2 1/2 million observations isn't as much as you may think.
I used to run through over 600 million records in minutes, not hours, on an IBM p630 with 1.45 GHz processors, connected to an Hitachi 9960. And, the process made multiple passes through the source dataset.
I have a dataset on my PC that is 8,158,060 observations and 40,162,817 kB big.
I have a query against it that selections out specific records and fields that had the following times for today:
NOTE: PROCEDURE SQL used (Total process time):
real time 35:21.49
user cpu time 23.76 seconds
system cpu time 40.15 seconds
Obviously, the slowest thing was reading and writing, which happened to be to the same disk, which is badly fragmented, which can't be helped on a PC.
UPDATE reads and re-writes the whole lot.
MODIFY can perform update-in-place, BUT not adding columns.
Since the large dataset is probably stable, I would suggest not updating it any more. Start adding the existing and new columns in a new table.

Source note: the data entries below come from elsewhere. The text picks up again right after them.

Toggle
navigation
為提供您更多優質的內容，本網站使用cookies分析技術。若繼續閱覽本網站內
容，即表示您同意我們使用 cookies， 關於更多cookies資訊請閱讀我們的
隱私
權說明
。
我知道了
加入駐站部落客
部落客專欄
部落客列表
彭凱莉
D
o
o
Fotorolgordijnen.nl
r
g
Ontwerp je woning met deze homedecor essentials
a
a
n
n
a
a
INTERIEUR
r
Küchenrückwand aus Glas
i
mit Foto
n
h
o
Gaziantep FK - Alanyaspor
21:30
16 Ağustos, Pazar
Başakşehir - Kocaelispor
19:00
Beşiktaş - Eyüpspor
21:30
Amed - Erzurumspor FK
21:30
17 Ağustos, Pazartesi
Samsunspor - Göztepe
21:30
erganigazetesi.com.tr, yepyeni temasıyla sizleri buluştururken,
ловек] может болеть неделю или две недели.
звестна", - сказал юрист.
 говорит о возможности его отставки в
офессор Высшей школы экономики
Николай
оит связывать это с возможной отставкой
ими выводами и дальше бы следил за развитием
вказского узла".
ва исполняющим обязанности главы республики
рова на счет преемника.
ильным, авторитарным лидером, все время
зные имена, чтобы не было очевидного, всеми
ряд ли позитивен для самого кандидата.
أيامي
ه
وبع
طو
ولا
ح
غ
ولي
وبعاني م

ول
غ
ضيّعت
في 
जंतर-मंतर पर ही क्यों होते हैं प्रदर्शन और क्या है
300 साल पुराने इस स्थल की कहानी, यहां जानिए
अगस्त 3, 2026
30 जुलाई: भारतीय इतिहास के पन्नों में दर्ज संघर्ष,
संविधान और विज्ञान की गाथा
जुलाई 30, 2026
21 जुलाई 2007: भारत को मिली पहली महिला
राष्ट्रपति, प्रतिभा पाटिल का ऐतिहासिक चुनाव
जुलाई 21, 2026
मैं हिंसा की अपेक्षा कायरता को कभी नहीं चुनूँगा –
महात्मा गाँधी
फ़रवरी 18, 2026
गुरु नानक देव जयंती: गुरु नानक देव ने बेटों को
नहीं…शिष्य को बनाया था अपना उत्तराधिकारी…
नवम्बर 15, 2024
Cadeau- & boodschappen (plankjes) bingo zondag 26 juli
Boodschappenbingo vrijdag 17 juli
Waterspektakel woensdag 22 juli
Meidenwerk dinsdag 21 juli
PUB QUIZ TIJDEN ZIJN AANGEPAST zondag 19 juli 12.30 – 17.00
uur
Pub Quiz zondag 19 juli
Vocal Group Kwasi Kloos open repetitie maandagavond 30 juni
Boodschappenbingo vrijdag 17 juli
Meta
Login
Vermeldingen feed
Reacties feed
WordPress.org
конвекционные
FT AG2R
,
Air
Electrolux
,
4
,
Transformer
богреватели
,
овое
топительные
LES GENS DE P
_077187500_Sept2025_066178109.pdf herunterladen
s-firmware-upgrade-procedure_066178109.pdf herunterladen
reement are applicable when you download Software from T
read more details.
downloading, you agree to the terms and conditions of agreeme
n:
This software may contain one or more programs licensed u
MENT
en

When a combination of new data and old data is needed, perform some kind of join on the relevant subsets.
When it becomes too slow to update the new table with old-fashioned brute-force, start using the SQL Update statement or the data step MODIFYstatement.
For now, practise these techniques for update-in-place. Perhaps by the time you need them, you will be confident in their use, and the considerations (like making occasional back-up of the file to be update-in-place )
When analysis needs to look into all the data, these alternative approaches are worth considering
build a view like[pre]data joined /view= joined ;
set old_data.set1 new_data.set2 ;
%* perhaps with
BY some logical ordering columns;
Then you analyse the table JOINED.
This is suitable only for one-off analysis, because it will pass through all the data each time it is used.
build an SQL view concatenating all the rows :
This is better, because the SQL optimiser can pass through a where clause to the underlying tables, in a way that a data step view is unable.
build indexes on the old data set to allow effective subsetting without having to pass through the whole data.
Then you can take advantage of approach 2
Fragment the 2,500,000,000 obs into relevant subsets that align to typical reporting subsets.
Collect a lot of summary statistics on the "old data" .
If this is regularly accumulated data, then it probably has some sort of time stamp field. If it were in Oracle, I would want to partition the data on date to improve performance. In SAS you could do something similar, one dataset per day, or per week, or per month, or per quarter, or per year; index each "partition" and then use a proc sql view to "join" them together into a virtual single table. You may be surprised at the performance gain. This is something you may want to read up on more, and experiment with. The experiments I did with views showed the proc sql view to be the most efficient under most circumstances, but you should play with it yourself so that you gain the experience of what can and cannot be done, and how to do what can be done.